▶ TASK REQUIREMENTS
Go through the entries below and pick out every line with "digestibility".

╭─ SOURCE INFORMATION

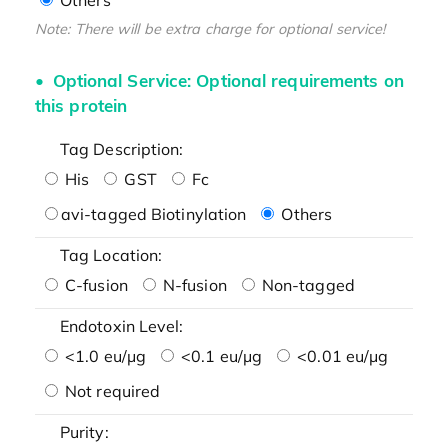
Note: There will be extra charge for optional service!
Optional Service: Optional requirements on
this protein
Tag Description:
His
GST
Fc
avi-tagged Biotinylation
Others
Tag Location:
C-fusion
N-fusion
Non-tagged
Endotoxin Level:
<1.0 eu/μg
<0.1 eu/μg
<0.01 eu/μg
Not required
Purity:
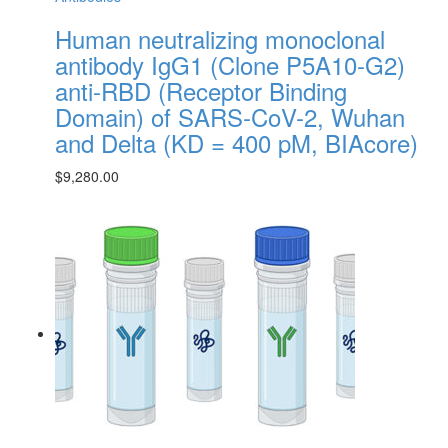
Human neutralizing monoclonal
antibody IgG1 (Clone P5A10-G2)
anti-RBD (Receptor Binding
Domain) of SARS-CoV-2, Wuhan
and Delta (KD = 400 pM, BIAcore)
$
9,280.00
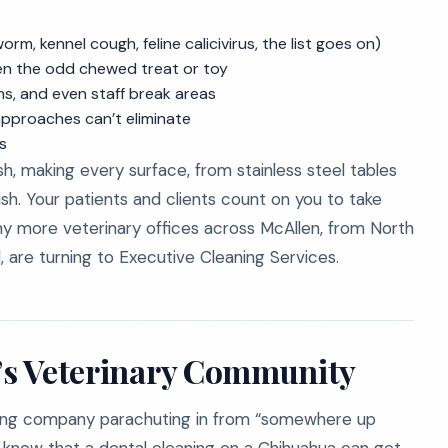
rm, kennel cough, feline calicivirus, the list goes on)
even the odd chewed treat or toy
s, and even staff break areas
approaches can’t eliminate
s
sh, making every surface, from stainless steel tables
dish. Your patients and clients count on you to take
why more veterinary offices across McAllen, from North
, are turning to Executive Cleaning Services.
n’s Veterinary Community
eaning company parachuting in from “somewhere up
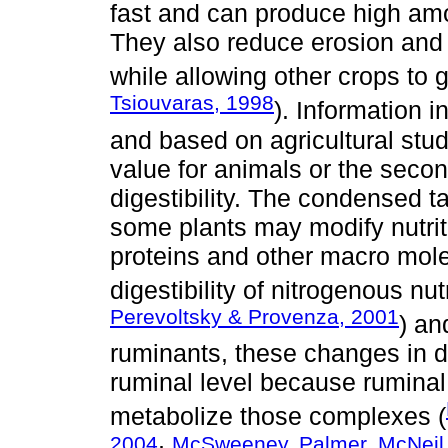
fast and can produce high amo
They also reduce erosion and i
while allowing other crops to g
Tsiouvaras, 1998
). Information 
and based on agricultural studi
value for animals or the secon
digestibility. The condensed 
some plants may modify nutrit
proteins and other macro mole
digestibility of nitrogenous nut
Perevoltsky & Provenza, 2001
) an
ruminants, these changes in dig
ruminal level because ruminal
metabolize those complexes (
2004
McSweeney, Palmer, McNeil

╰─

▶ RESULT
digestibility. The condensed 
digestibility of nitrogenous nut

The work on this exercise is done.